- [DIRECTIONS]: Give the lines again, unchanged, starting with the line containing "backup (8), dumplist (5), volutil (8)" and ending with the last line of the data below.

------ WORKING DATA ------

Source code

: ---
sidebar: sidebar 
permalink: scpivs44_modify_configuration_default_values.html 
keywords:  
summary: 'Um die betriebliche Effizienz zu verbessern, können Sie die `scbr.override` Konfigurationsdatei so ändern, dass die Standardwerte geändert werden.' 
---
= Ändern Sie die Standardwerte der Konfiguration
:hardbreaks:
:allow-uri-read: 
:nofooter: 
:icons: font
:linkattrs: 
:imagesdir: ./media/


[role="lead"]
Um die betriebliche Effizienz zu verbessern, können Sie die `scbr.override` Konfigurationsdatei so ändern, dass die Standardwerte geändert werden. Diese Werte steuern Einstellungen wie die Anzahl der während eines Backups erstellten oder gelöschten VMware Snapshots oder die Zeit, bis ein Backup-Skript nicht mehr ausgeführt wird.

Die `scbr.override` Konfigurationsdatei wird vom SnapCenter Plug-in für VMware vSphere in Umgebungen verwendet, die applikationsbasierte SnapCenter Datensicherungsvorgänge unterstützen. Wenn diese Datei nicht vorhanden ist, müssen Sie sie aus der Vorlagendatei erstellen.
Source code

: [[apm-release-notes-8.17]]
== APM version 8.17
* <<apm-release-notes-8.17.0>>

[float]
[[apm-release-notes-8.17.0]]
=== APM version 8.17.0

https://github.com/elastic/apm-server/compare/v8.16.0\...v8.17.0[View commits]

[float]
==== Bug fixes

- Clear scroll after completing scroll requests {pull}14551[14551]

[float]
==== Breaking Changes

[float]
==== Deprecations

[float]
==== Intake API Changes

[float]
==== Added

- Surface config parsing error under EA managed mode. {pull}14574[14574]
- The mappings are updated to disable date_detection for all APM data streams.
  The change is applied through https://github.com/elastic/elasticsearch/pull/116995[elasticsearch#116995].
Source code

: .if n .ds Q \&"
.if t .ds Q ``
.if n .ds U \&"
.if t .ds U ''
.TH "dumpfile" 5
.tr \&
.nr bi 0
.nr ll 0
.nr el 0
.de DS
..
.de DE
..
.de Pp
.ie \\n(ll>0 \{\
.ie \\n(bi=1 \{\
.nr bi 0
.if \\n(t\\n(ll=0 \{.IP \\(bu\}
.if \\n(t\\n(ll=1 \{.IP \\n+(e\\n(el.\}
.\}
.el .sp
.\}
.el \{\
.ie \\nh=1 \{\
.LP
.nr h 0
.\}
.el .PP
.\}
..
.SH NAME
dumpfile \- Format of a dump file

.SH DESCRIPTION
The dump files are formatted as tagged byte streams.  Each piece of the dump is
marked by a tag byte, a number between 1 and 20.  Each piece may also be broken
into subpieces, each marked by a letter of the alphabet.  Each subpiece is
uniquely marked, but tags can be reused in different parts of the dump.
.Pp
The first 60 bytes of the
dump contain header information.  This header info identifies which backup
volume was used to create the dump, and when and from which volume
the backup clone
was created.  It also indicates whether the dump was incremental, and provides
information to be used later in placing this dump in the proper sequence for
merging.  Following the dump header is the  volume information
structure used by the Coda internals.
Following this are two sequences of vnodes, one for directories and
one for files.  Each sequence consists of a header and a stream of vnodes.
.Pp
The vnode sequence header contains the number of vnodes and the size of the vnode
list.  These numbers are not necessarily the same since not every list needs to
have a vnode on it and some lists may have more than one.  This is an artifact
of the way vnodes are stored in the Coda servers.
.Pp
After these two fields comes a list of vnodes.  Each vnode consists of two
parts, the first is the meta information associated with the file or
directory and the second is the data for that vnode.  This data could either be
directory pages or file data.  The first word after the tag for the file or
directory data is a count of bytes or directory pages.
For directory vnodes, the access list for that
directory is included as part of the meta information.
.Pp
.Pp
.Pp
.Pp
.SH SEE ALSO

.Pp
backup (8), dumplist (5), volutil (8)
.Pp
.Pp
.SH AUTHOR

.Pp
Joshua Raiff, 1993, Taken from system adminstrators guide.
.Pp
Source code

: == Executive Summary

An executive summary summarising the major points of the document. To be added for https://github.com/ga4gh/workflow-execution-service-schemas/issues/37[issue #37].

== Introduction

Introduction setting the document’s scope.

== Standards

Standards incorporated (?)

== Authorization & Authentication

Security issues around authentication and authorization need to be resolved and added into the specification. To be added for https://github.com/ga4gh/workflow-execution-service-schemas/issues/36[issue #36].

------

- [EXERCISE RESULT]:
backup (8), dumplist (5), volutil (8)
.Pp
.Pp
.SH AUTHOR

.Pp
Joshua Raiff, 1993, Taken from system adminstrators guide.
.Pp
Source code

: == Executive Summary

An executive summary summarising the major points of the document. To be added for https://github.com/ga4gh/workflow-execution-service-schemas/issues/37[issue #37].

== Introduction

Introduction setting the document’s scope.

== Standards

Standards incorporated (?)

== Authorization & Authentication

Security issues around authentication and authorization need to be resolved and added into the specification. To be added for https://github.com/ga4gh/workflow-execution-service-schemas/issues/36[issue #36].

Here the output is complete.